In der täglichen Contentvorschlagliste findet sich heute folgende Frage: „Wie wurden Sie so kompetitv – ist das quasi angeboren oder war es in Ihrer Kindheit aus irgendwelchen Gründen besonders wichtig?“
Was soll das werden, Psychoanalyse? Glücklicherweise habe ich exakt diese Thematik schon therapeutisch durchgesprochen und muss mich jetzt nicht heute Abend noch auf ein Sofa legen und nachdenken.
Es ist folgendermaßen: ich bin nicht klassisch kompetitiv sondern habe einen dynamisch-kooperativen Hochleistungsdrang. Ich suche Bewegung (statt Stillstand), Verdichtung (statt Streckung), Intensität (statt Mittelmaß). Reibung, Herausforderung, Risiken sind dabei irrelevant. Wiederholung ohne Entwicklung langweilt mich, Sicherheit ohne Wagnis auch.
Kooperativ ist das ganze, denn: ich muss nicht gewinnen. Ich bin kompetiv, weil ich diese Energie liebe; nicht um zu überleben. Ginge es ums Gewinnen, würde ich mich mich Personen umgeben, die weniger Power haben als ich. Das Gegenteil ist aber der Fall, ich umgebe mich mit Personen, die ähnlich sind, die mitdenken, mitrennen, mitbrennen. Es ist eine Energie, die aus Leistung ohne Enge entsteht und viel Raum und viel Input braucht.
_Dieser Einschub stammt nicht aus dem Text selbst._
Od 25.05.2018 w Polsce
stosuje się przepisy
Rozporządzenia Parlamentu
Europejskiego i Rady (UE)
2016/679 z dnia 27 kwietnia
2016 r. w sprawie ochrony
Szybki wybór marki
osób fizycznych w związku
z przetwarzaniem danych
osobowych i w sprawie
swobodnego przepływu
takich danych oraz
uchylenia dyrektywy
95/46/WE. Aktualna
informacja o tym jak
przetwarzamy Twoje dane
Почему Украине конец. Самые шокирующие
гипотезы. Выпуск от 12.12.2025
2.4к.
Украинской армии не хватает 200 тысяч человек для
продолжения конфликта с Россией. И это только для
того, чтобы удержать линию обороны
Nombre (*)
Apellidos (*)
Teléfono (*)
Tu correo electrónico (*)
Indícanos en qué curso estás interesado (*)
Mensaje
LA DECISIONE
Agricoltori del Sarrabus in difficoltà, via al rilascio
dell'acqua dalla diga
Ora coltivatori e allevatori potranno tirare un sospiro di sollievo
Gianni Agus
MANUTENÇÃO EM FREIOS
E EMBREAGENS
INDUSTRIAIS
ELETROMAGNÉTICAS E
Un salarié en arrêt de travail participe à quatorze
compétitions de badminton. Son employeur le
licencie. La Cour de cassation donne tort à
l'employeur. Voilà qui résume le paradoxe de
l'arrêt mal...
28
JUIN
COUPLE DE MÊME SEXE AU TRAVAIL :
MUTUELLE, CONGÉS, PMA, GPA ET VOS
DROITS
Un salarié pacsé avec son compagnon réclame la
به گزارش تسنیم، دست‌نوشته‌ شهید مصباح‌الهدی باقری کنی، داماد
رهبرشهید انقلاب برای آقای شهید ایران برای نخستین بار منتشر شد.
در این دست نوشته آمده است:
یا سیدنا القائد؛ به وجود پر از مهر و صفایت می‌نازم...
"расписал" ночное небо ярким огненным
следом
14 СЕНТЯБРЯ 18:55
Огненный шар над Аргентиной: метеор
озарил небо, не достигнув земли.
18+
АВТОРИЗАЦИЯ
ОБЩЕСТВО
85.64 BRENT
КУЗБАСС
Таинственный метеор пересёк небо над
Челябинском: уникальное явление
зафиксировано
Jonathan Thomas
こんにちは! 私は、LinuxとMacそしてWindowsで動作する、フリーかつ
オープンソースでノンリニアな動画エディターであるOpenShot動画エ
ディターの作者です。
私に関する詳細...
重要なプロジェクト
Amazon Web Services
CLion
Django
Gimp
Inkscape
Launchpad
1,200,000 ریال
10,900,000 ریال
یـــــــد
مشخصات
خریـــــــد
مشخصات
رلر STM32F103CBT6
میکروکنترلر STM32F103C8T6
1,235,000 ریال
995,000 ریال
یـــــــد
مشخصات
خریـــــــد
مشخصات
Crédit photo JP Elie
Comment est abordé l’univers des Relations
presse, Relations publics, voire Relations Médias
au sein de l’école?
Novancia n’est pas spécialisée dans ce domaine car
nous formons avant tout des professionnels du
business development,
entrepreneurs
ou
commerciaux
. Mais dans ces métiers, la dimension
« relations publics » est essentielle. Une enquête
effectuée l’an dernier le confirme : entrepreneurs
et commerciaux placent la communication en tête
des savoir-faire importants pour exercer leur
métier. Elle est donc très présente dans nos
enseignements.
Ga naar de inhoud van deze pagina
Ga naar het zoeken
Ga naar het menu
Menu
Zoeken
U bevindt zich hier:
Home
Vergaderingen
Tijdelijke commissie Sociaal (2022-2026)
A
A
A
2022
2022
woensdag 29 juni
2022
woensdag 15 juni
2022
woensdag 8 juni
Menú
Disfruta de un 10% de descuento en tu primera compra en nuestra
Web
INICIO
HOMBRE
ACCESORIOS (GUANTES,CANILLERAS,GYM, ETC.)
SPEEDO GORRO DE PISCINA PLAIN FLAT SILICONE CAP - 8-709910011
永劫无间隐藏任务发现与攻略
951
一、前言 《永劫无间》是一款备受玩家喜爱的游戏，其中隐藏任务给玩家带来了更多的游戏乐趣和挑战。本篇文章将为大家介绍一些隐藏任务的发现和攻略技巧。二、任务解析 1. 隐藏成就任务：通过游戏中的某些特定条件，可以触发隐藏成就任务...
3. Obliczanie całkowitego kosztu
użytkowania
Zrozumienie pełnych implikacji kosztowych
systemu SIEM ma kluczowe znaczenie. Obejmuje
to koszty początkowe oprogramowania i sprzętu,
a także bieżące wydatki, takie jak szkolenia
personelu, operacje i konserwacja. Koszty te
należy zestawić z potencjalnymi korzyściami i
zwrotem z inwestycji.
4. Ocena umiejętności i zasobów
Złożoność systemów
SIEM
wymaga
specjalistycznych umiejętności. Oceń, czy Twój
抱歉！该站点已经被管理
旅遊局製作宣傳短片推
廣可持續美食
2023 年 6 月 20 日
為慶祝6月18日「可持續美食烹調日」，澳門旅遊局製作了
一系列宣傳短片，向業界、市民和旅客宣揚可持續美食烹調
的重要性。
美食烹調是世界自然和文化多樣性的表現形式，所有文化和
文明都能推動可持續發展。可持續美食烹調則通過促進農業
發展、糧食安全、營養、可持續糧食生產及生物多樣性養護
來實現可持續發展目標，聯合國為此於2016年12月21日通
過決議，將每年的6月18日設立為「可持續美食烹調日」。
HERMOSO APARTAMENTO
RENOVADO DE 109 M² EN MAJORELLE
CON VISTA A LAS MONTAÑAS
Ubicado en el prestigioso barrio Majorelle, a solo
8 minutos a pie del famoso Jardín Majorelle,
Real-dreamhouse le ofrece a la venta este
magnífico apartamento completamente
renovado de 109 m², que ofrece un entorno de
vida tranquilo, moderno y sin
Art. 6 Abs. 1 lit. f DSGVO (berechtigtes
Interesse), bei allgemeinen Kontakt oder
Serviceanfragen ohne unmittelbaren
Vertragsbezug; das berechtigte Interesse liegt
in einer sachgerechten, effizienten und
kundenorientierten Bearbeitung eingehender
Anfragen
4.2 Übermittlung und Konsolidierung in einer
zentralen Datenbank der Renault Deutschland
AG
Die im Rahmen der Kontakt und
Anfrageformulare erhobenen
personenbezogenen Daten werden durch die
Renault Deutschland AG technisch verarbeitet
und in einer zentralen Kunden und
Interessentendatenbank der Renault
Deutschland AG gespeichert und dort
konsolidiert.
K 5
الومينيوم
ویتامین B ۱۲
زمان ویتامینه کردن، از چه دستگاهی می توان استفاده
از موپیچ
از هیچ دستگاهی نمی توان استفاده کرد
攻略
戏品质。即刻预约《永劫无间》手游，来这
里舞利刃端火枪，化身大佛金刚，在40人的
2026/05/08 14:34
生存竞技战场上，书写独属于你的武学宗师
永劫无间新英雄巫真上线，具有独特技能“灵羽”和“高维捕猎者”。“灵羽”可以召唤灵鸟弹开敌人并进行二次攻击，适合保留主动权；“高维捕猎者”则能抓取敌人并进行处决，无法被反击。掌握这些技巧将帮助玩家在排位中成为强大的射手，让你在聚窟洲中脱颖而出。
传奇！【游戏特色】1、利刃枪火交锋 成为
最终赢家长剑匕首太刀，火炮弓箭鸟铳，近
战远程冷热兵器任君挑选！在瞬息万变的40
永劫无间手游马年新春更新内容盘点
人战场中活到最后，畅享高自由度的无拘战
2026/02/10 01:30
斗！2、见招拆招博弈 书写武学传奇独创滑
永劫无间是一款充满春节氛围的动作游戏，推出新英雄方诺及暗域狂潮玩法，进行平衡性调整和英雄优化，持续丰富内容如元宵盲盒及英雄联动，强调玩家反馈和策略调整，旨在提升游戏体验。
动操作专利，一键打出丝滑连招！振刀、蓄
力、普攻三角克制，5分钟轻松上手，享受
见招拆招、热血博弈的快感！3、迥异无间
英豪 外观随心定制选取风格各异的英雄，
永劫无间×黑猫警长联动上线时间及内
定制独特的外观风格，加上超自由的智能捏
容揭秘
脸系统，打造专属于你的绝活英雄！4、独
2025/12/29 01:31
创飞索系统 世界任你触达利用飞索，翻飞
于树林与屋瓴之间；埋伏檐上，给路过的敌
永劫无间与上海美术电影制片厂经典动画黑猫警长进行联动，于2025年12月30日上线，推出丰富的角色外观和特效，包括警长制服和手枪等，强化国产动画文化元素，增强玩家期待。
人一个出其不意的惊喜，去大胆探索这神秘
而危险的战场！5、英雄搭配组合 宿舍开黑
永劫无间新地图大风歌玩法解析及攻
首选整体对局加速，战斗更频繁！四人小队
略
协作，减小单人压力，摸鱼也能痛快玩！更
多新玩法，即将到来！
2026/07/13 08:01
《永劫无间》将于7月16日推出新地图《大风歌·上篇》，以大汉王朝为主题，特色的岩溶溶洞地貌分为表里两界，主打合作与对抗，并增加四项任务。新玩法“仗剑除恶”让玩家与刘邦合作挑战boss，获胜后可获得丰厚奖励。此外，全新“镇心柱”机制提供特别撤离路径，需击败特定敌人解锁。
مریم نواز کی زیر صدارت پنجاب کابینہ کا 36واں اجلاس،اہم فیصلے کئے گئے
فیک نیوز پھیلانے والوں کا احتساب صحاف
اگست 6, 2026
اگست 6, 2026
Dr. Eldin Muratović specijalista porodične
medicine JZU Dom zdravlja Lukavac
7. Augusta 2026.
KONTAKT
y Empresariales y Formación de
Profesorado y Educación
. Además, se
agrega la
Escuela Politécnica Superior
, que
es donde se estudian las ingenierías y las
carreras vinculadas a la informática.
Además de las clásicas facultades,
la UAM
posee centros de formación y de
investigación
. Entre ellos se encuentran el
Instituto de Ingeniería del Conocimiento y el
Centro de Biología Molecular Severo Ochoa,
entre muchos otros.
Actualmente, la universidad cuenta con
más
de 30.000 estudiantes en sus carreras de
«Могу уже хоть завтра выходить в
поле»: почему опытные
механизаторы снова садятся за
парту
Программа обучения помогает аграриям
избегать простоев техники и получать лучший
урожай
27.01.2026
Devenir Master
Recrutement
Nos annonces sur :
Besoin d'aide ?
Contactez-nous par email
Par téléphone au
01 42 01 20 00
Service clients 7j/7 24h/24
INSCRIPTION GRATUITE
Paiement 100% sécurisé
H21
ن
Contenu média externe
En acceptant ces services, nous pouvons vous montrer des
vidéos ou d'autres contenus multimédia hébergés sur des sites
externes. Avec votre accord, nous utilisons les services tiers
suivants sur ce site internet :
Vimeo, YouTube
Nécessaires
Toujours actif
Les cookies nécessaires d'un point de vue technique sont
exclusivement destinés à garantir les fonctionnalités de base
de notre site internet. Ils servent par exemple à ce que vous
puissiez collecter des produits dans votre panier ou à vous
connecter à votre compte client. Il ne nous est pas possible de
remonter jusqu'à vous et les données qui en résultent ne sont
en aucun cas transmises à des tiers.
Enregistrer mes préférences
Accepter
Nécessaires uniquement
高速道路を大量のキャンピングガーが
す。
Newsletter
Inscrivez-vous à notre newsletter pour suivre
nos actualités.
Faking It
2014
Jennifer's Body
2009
Mein biografischer Kontext passt dazu – ob das etwas zu bedeuten hat, können wir natürlich nur spekulieren.
Ich bin mit fünf älteren Kindern (zwei davon Geschwistern) im Haushalt aufgewachsen. In so einem System lernt man, sich zu behaupten, ohne sich zu isolieren. Also schnell zu reagieren, Lücken zu nutzen, nach vorne zu gehen statt zu jammern und gleichzeitig verbindlich zu sein, Resonanz zu erzeugen, die Gruppe nicht zu verlieren, weil Kooperation überlebenswichtig ist.
Die Risiken dabei: Andere vereinnahmen und überrollen. Eine gewisse Einsamkeit im hohen Tempo. Ignoranz gegenüber eigenen (körperlichen und seelischen) Bedürfnissen. Burnout.
Und manchmal rennt man eben barfuß los.